SECONDO TIRO: Qui ci sono due varianti: la prima è quella di salire la parete di fronte e una volta arrivati in cima bisogna saltare sulla guglia di fronte; la seconda, quella scelta da noi, è di risalire la parete verso destra (III+). Si risalgono i primi metri su facile roccia ben appigliata. Successivamente si piega verso sinistra salendo in spaccata tra le due pareti (IV-). Si esce in cima dove si fa la sosta vicino la statua della madonnina.

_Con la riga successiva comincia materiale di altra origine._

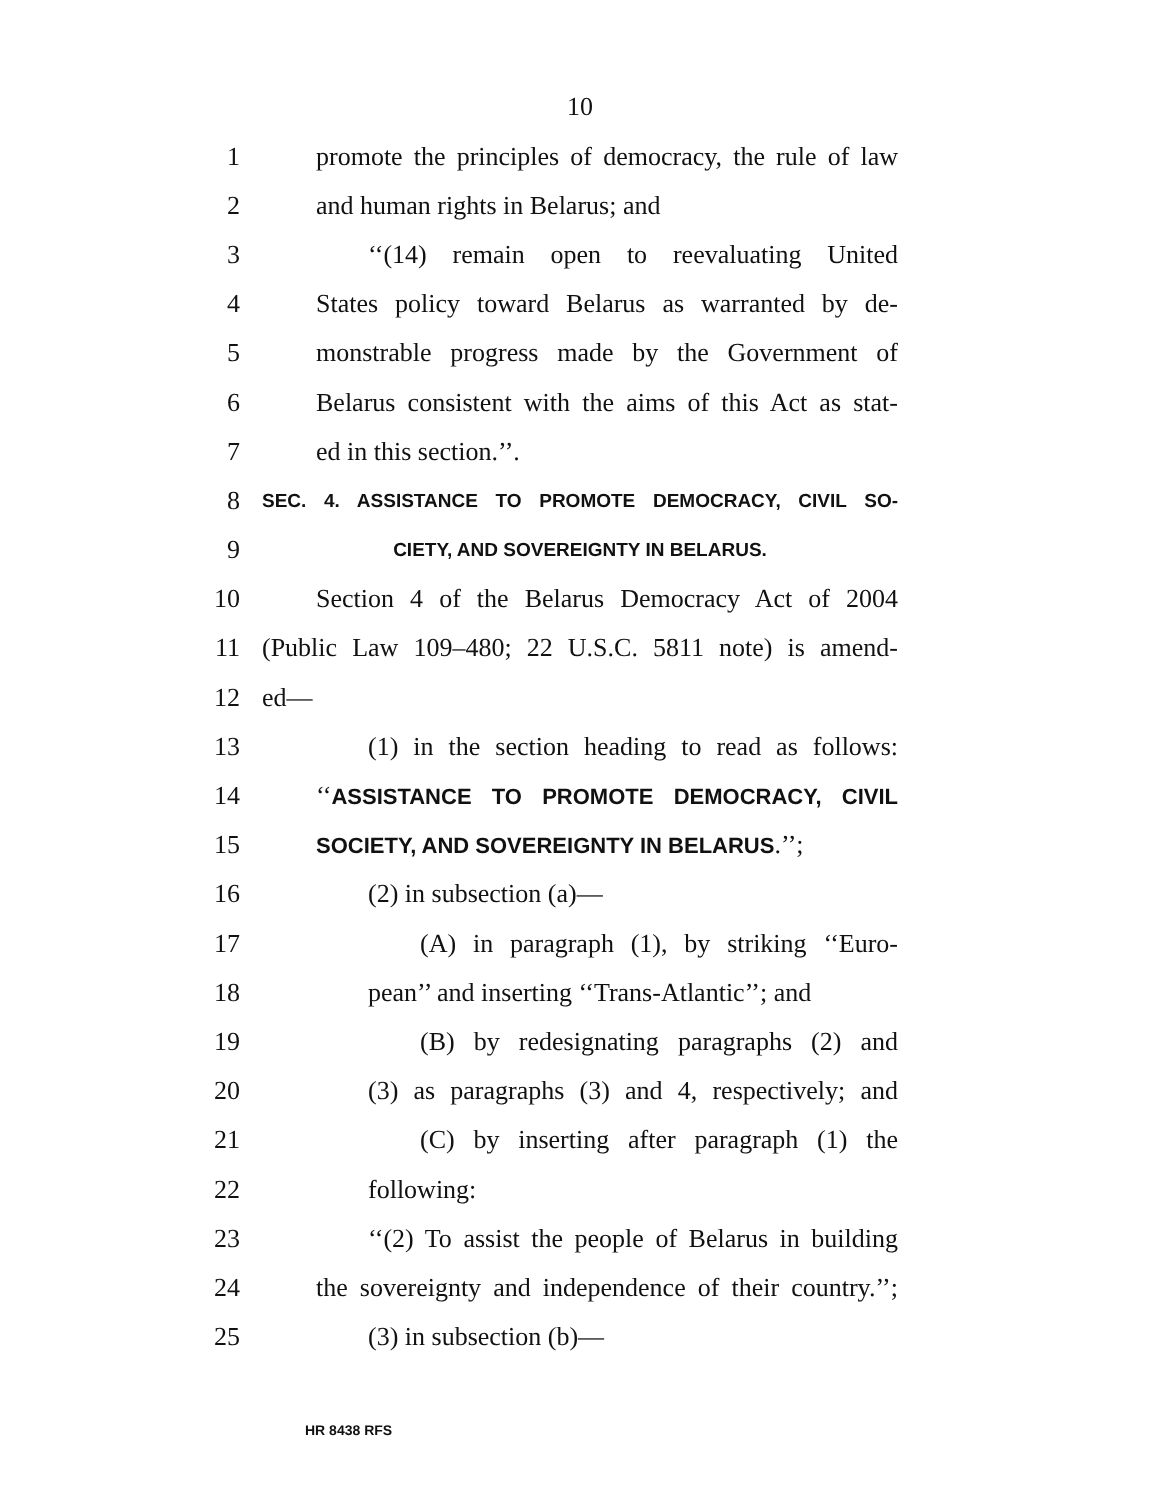10
1 promote the principles of democracy, the rule of law
2 and human rights in Belarus; and
3 ‘‘(14) remain open to reevaluating United
4 States policy toward Belarus as warranted by de-
5 monstrable progress made by the Government of
6 Belarus consistent with the aims of this Act as stat-
7 ed in this section.’’.
8 SEC. 4. ASSISTANCE TO PROMOTE DEMOCRACY, CIVIL SO-
9 CIETY, AND SOVEREIGNTY IN BELARUS.
10 Section 4 of the Belarus Democracy Act of 2004
11 (Public Law 109–480; 22 U.S.C. 5811 note) is amend-
12 ed—
13 (1) in the section heading to read as follows:
14 ‘‘ASSISTANCE TO PROMOTE DEMOCRACY, CIVIL
15 SOCIETY, AND SOVEREIGNTY IN BELARUS.’’;
16 (2) in subsection (a)—
17 (A) in paragraph (1), by striking ‘‘Euro-
18 pean’’ and inserting ‘‘Trans-Atlantic’’; and
19 (B) by redesignating paragraphs (2) and
20 (3) as paragraphs (3) and 4, respectively; and
21 (C) by inserting after paragraph (1) the
22 following:
23 ‘‘(2) To assist the people of Belarus in building
24 the sovereignty and independence of their country.’’;
25 (3) in subsection (b)—
HR 8438 RFS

                                         

Per la calata abbiamo due possibilità in base alle corde che abbiamo a disposizione.
Se possediamo due mezze corde da 50 metri si effettua un’unica calata fino alla base della parete. Nel caso in cui siamo con una corda intera si effettua una prima calata fino al terrazzino sottostante e successivamente una seconda calata fino alla base della parete.

CONSIDERAZIONI

La via è una classica delle Grigne, fu la prima via d’arrampicata di Bonatti.
La roccia è ben appigliata e con buona possibilità di integrare le protezioni. In alcuni tratti risulta essere unta. Prestare attenzione all’interno dei caminetti che spesso possono essere umidi e scivolosi.
Il punto forte di questa via non è tanto la difficoltà che si aggira intorno al III+, ma il paesaggio circostante che è davvero qualcosa di unico e indescrivibile. Ottima palestra di roccia per i neofiti. Vista la lunghezza della via è possibile concatenare, così come abbiamo fatto noi, con la Normale alla portineria o altre vie presenti nelle vicinanze (settore Fungo).